▶ _AIM OF THE TASK_
Verbatim output of all the material below is required.

=-=-=

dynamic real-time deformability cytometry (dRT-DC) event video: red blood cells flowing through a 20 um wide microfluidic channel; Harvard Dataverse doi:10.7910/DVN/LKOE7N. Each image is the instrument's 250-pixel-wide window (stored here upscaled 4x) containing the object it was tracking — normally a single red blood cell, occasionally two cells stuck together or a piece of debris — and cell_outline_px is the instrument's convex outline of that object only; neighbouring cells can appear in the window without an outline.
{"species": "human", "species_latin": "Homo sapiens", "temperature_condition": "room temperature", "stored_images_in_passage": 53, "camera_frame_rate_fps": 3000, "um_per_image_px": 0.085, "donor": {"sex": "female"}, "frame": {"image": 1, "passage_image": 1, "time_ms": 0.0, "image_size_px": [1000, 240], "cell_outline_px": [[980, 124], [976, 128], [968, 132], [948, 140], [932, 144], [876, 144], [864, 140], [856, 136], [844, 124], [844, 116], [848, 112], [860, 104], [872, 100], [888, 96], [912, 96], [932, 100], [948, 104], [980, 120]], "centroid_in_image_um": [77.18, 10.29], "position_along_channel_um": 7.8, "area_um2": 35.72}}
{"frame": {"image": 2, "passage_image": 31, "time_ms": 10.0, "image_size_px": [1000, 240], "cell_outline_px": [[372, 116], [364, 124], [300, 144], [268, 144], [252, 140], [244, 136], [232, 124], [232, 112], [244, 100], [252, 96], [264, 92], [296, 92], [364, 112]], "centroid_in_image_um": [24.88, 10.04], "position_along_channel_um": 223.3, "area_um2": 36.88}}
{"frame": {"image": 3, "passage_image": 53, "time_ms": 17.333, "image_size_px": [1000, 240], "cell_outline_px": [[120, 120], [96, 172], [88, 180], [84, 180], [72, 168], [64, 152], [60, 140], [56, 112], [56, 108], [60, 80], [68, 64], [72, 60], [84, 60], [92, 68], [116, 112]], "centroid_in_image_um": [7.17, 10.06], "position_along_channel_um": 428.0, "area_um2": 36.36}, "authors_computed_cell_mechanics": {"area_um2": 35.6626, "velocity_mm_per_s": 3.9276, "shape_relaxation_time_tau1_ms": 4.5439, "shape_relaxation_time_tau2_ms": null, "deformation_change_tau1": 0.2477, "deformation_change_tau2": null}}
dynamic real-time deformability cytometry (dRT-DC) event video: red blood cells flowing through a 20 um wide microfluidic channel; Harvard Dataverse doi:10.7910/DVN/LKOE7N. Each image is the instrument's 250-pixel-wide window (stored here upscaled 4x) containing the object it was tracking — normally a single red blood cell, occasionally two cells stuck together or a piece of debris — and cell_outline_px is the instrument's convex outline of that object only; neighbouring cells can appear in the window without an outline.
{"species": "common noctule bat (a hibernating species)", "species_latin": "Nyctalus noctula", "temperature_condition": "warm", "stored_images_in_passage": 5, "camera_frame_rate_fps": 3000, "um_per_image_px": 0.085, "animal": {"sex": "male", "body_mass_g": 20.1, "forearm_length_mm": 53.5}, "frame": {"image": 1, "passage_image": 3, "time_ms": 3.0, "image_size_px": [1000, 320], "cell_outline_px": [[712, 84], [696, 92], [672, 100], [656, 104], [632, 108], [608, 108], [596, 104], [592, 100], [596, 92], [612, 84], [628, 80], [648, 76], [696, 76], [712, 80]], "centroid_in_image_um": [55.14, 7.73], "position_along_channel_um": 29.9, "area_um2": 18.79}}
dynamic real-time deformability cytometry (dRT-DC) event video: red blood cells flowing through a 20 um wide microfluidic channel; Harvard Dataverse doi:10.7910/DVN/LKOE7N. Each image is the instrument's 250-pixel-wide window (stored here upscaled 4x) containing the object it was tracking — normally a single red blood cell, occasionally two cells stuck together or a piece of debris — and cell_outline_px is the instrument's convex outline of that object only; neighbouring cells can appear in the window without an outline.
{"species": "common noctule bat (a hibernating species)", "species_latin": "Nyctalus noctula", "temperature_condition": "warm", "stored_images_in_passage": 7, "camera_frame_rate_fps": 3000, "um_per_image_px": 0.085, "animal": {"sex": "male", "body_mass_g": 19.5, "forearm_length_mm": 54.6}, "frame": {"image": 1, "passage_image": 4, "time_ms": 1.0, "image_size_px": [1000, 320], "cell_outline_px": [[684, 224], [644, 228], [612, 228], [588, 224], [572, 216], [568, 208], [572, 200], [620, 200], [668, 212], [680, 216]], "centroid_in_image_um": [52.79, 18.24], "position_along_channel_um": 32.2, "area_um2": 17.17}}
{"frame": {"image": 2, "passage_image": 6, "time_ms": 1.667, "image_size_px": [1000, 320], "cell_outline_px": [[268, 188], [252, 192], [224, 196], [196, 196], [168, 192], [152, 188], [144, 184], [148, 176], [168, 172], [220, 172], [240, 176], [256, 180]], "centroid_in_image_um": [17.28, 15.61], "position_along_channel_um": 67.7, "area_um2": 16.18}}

=-=-=

▶ _SOLUTION TO THIS TASK_
dynamic real-time deformability cytometry (dRT-DC) event video: red blood cells flowing through a 20 um wide microfluidic channel; Harvard Dataverse doi:10.7910/DVN/LKOE7N. Each image is the instrument's 250-pixel-wide window (stored here upscaled 4x) containing the object it was tracking — normally a single red blood cell, occasionally two cells stuck together or a piece of debris — and cell_outline_px is the instrument's convex outline of that object only; neighbouring cells can appear in the window without an outline.
{"species": "human", "species_latin": "Homo sapiens", "temperature_condition": "room temperature", "stored_images_in_passage": 53, "camera_frame_rate_fps": 3000, "um_per_image_px": 0.085, "donor": {"sex": "female"}, "frame": {"image": 1, "passage_image": 1, "time_ms": 0.0, "image_size_px": [1000, 240], "cell_outline_px": [[980, 124], [976, 128], [968, 132], [948, 140], [932, 144], [876, 144], [864, 140], [856, 136], [844, 124], [844, 116], [848, 112], [860, 104], [872, 100], [888, 96], [912, 96], [932, 100], [948, 104], [980, 120]], "centroid_in_image_um": [77.18, 10.29], "position_along_channel_um": 7.8, "area_um2": 35.72}}
{"frame": {"image": 2, "passage_image": 31, "time_ms": 10.0, "image_size_px": [1000, 240], "cell_outline_px": [[372, 116], [364, 124], [300, 144], [268, 144], [252, 140], [244, 136], [232, 124], [232, 112], [244, 100], [252, 96], [264, 92], [296, 92], [364, 112]], "centroid_in_image_um": [24.88, 10.04], "position_along_channel_um": 223.3, "area_um2": 36.88}}
{"frame": {"image": 3, "passage_image": 53, "time_ms": 17.333, "image_size_px": [1000, 240], "cell_outline_px": [[120, 120], [96, 172], [88, 180], [84, 180], [72, 168], [64, 152], [60, 140], [56, 112], [56, 108], [60, 80], [68, 64], [72, 60], [84, 60], [92, 68], [116, 112]], "centroid_in_image_um": [7.17, 10.06], "position_along_channel_um": 428.0, "area_um2": 36.36}, "authors_computed_cell_mechanics": {"area_um2": 35.6626, "velocity_mm_per_s": 3.9276, "shape_relaxation_time_tau1_ms": 4.5439, "shape_relaxation_time_tau2_ms": null, "deformation_change_tau1": 0.2477, "deformation_change_tau2": null}}
dynamic real-time deformability cytometry (dRT-DC) event video: red blood cells flowing through a 20 um wide microfluidic channel; Harvard Dataverse doi:10.7910/DVN/LKOE7N. Each image is the instrument's 250-pixel-wide window (stored here upscaled 4x) containing the object it was tracking — normally a single red blood cell, occasionally two cells stuck together or a piece of debris — and cell_outline_px is the instrument's convex outline of that object only; neighbouring cells can appear in the window without an outline.
{"species": "common noctule bat (a hibernating species)", "species_latin": "Nyctalus noctula", "temperature_condition": "warm", "stored_images_in_passage": 5, "camera_frame_rate_fps": 3000, "um_per_image_px": 0.085, "animal": {"sex": "male", "body_mass_g": 20.1, "forearm_length_mm": 53.5}, "frame": {"image": 1, "passage_image": 3, "time_ms": 3.0, "image_size_px": [1000, 320], "cell_outline_px": [[712, 84], [696, 92], [672, 100], [656, 104], [632, 108], [608, 108], [596, 104], [592, 100], [596, 92], [612, 84], [628, 80], [648, 76], [696, 76], [712, 80]], "centroid_in_image_um": [55.14, 7.73], "position_along_channel_um": 29.9, "area_um2": 18.79}}
dynamic real-time deformability cytometry (dRT-DC) event video: red blood cells flowing through a 20 um wide microfluidic channel; Harvard Dataverse doi:10.7910/DVN/LKOE7N. Each image is the instrument's 250-pixel-wide window (stored here upscaled 4x) containing the object it was tracking — normally a single red blood cell, occasionally two cells stuck together or a piece of debris — and cell_outline_px is the instrument's convex outline of that object only; neighbouring cells can appear in the window without an outline.
{"species": "common noctule bat (a hibernating species)", "species_latin": "Nyctalus noctula", "temperature_condition": "warm", "stored_images_in_passage": 7, "camera_frame_rate_fps": 3000, "um_per_image_px": 0.085, "animal": {"sex": "male", "body_mass_g": 19.5, "forearm_length_mm": 54.6}, "frame": {"image": 1, "passage_image": 4, "time_ms": 1.0, "image_size_px": [1000, 320], "cell_outline_px": [[684, 224], [644, 228], [612, 228], [588, 224], [572, 216], [568, 208], [572, 200], [620, 200], [668, 212], [680, 216]], "centroid_in_image_um": [52.79, 18.24], "position_along_channel_um": 32.2, "area_um2": 17.17}}
{"frame": {"image": 2, "passage_image": 6, "time_ms": 1.667, "image_size_px": [1000, 320], "cell_outline_px": [[268, 188], [252, 192], [224, 196], [196, 196], [168, 192], [152, 188], [144, 184], [148, 176], [168, 172], [220, 172], [240, 176], [256, 180]], "centroid_in_image_um": [17.28, 15.61], "position_along_channel_um": 67.7, "area_um2": 16.18}}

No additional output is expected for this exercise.